Oui, je le vois à la récréation où ils courent moins. En classe aussi, leur posture est différente. L’attention est plus facile à avoir. La danse est un vrai exutoire. L’expression libre (même guidée) leur permet de découvrir leur corps, d’entrer en résonance avec lui. Les danses de tambours sont énergisantes et les enfants y sont particulièrement sensibles. Que je travaille avec de la musique enregistrée ou, quand c’était possible, avec un musicien et son tambour, les enfants vibrent. Ce sont des éponges. Ce moment d’expression corporelle leur permet de se libérer de leurs angoisses.
L’initiation à cette danse traditionnelle est-elle aisée ?
C’est progressif. Il y a d’abord la phase de découverte où les élèves se familiarisent avec la musique, les instruments, les voix. Puis dans notre salle audiovisuelle, je leur montre des vidéos de danseurs. Enfin, le moment qu’ils attendent le plus : la pratique ! Nous dansons chaque semaine dans le gymnase municipal ou la salle polyvalente de l’école. Sans chaussures et foulards à la taille pour les filles !
Et ça marche vraiment ?
Absolument ! Tout le monde adore ! Depuis 10 ans, mes ateliers de bèlè entrent dans le cadre d’un projet pédagogique transversal de 7 semaines qui touche autant l’éducation physique et sportive, l’histoire, la géographie que l’éducation morale et civique. L’inspectrice de circonscription a été emballée dès le début, et y a vu un bel espace d’expression pour les enfants. J’aime transmettre et c’est un privilège de pouvoir semer de petites graines. On apprend aux enfants à faire fi des différences. Ils découvrent une autre partie du patrimoine français. Cela me rapproche d’eux, car je suis leur « maîtresse qui danse les pieds-nus ».
La danse-thérapie, qu’est-ce que c’est ?
En danse-thérapie, la prise de conscience et l’expression de soi sont visées pour être renforcées. Il n’y a pas d’apprentissage. Comme la danse-thérapie ne repose pas sur la performance, il n’y a pas d’échec et tout le monde en retire des bénéfices singuliers : le corps devient l’instrument qui apprend à être bien dans sa peau. Dans la danse-thérapie, les pratiquants souhaitent réveiller leur énergie, redécouvrir le plaisir de la danse, de la convivialité. Pour la plupart, le corps se transforme, devient léger, dynamique et joyeux. On se libère de tensions et de blocages inscrits dans la mémoire du corps.

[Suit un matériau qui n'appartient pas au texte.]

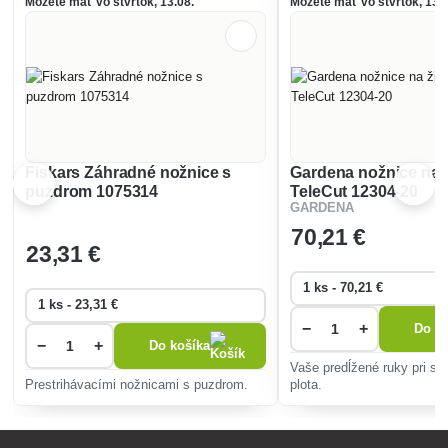
Môžete mať vo štvrtok, 13.08.
Môžete mať vo štvrtok, 13.0
Fiskars Záhradné nožnice s
Gardena nožnice na ž
puzdrom 1075314
TeleCut 12304-20
GARDENA
70
,21 €
23
,31 €
−
+
Do ko
−
+
Do košíka
Vaše predĺžené ruky pri str
Prestrihávacími nožnicami s puzdrom.
plota.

Sur le plan physique, la danse-thérapie améliore la circulation, la coordination et le tonus musculaire. Sur le plan mental et émotif, elle ravive les capacités intellectuelles et la créativité. Elle permet de rencontrer des émotions parfois difficiles à exprimer verbalement (colère, frustration, sentiment d’isolement). Enfin, la danse-thérapie est particulièrement indiquée chez les personnes inhibées. Son efficacité a aussi été reconnue dans les hôpitaux. Elle aide les malades à retrouver l’estime de soi.